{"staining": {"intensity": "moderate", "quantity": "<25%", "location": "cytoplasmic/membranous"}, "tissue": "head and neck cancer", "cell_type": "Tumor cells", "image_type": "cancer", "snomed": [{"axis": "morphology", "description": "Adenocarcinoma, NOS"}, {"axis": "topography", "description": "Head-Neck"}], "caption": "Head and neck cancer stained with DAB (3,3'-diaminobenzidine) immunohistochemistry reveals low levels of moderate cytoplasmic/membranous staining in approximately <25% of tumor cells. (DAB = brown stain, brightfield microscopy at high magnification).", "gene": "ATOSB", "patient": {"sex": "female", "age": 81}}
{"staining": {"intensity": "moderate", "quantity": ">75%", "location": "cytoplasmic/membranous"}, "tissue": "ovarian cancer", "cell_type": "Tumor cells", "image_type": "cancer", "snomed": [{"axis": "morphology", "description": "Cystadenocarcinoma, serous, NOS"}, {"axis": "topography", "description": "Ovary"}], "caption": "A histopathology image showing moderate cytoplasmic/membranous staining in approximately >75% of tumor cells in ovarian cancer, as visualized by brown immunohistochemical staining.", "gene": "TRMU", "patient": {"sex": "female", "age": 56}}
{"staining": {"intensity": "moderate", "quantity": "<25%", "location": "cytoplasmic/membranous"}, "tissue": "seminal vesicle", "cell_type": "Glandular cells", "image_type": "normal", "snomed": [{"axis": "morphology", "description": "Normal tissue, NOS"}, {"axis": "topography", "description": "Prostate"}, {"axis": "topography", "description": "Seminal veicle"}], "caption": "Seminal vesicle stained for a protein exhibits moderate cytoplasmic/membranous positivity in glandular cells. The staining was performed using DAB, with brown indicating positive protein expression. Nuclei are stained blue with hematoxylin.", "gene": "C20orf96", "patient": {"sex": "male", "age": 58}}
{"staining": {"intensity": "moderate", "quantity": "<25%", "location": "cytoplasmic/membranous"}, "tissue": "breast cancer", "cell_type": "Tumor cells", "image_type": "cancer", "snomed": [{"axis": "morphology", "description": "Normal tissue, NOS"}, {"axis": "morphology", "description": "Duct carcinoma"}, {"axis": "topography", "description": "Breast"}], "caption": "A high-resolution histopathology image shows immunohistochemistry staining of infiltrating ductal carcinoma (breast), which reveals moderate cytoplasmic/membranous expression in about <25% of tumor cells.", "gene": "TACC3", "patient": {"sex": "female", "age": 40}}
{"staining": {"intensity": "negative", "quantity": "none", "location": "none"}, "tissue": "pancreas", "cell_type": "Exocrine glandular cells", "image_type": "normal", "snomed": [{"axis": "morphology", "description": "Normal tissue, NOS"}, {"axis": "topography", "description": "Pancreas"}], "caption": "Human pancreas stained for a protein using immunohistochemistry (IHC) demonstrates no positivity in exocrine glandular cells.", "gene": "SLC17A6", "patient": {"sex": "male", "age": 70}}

◆ Problem description
Exactly as shown, output all of the material above.

◆ Written solution
{"staining": {"intensity": "moderate", "quantity": "<25%", "location": "cytoplasmic/membranous"}, "tissue": "head and neck cancer", "cell_type": "Tumor cells", "image_type": "cancer", "snomed": [{"axis": "morphology", "description": "Adenocarcinoma, NOS"}, {"axis": "topography", "description": "Head-Neck"}], "caption": "Head and neck cancer stained with DAB (3,3'-diaminobenzidine) immunohistochemistry reveals low levels of moderate cytoplasmic/membranous staining in approximately <25% of tumor cells. (DAB = brown stain, brightfield microscopy at high magnification).", "gene": "ATOSB", "patient": {"sex": "female", "age": 81}}
{"staining": {"intensity": "moderate", "quantity": ">75%", "location": "cytoplasmic/membranous"}, "tissue": "ovarian cancer", "cell_type": "Tumor cells", "image_type": "cancer", "snomed": [{"axis": "morphology", "description": "Cystadenocarcinoma, serous, NOS"}, {"axis": "topography", "description": "Ovary"}], "caption": "A histopathology image showing moderate cytoplasmic/membranous staining in approximately >75% of tumor cells in ovarian cancer, as visualized by brown immunohistochemical staining.", "gene": "TRMU", "patient": {"sex": "female", "age": 56}}
{"staining": {"intensity": "moderate", "quantity": "<25%", "location": "cytoplasmic/membranous"}, "tissue": "seminal vesicle", "cell_type": "Glandular cells", "image_type": "normal", "snomed": [{"axis": "morphology", "description": "Normal tissue, NOS"}, {"axis": "topography", "description": "Prostate"}, {"axis": "topography", "description": "Seminal veicle"}], "caption": "Seminal vesicle stained for a protein exhibits moderate cytoplasmic/membranous positivity in glandular cells. The staining was performed using DAB, with brown indicating positive protein expression. Nuclei are stained blue with hematoxylin.", "gene": "C20orf96", "patient": {"sex": "male", "age": 58}}
{"staining": {"intensity": "moderate", "quantity": "<25%", "location": "cytoplasmic/membranous"}, "tissue": "breast cancer", "cell_type": "Tumor cells", "image_type": "cancer", "snomed": [{"axis": "morphology", "description": "Normal tissue, NOS"}, {"axis": "morphology", "description": "Duct carcinoma"}, {"axis": "topography", "description": "Breast"}], "caption": "A high-resolution histopathology image shows immunohistochemistry staining of infiltrating ductal carcinoma (breast), which reveals moderate cytoplasmic/membranous expression in about <25% of tumor cells.", "gene": "TACC3", "patient": {"sex": "female", "age": 40}}
{"staining": {"intensity": "negative", "quantity": "none", "location": "none"}, "tissue": "pancreas", "cell_type": "Exocrine glandular cells", "image_type": "normal", "snomed": [{"axis": "morphology", "description": "Normal tissue, NOS"}, {"axis": "topography", "description": "Pancreas"}], "caption": "Human pancreas stained for a protein using immunohistochemistry (IHC) demonstrates no positivity in exocrine glandular cells.", "gene": "SLC17A6", "patient": {"sex": "male", "age": 70}}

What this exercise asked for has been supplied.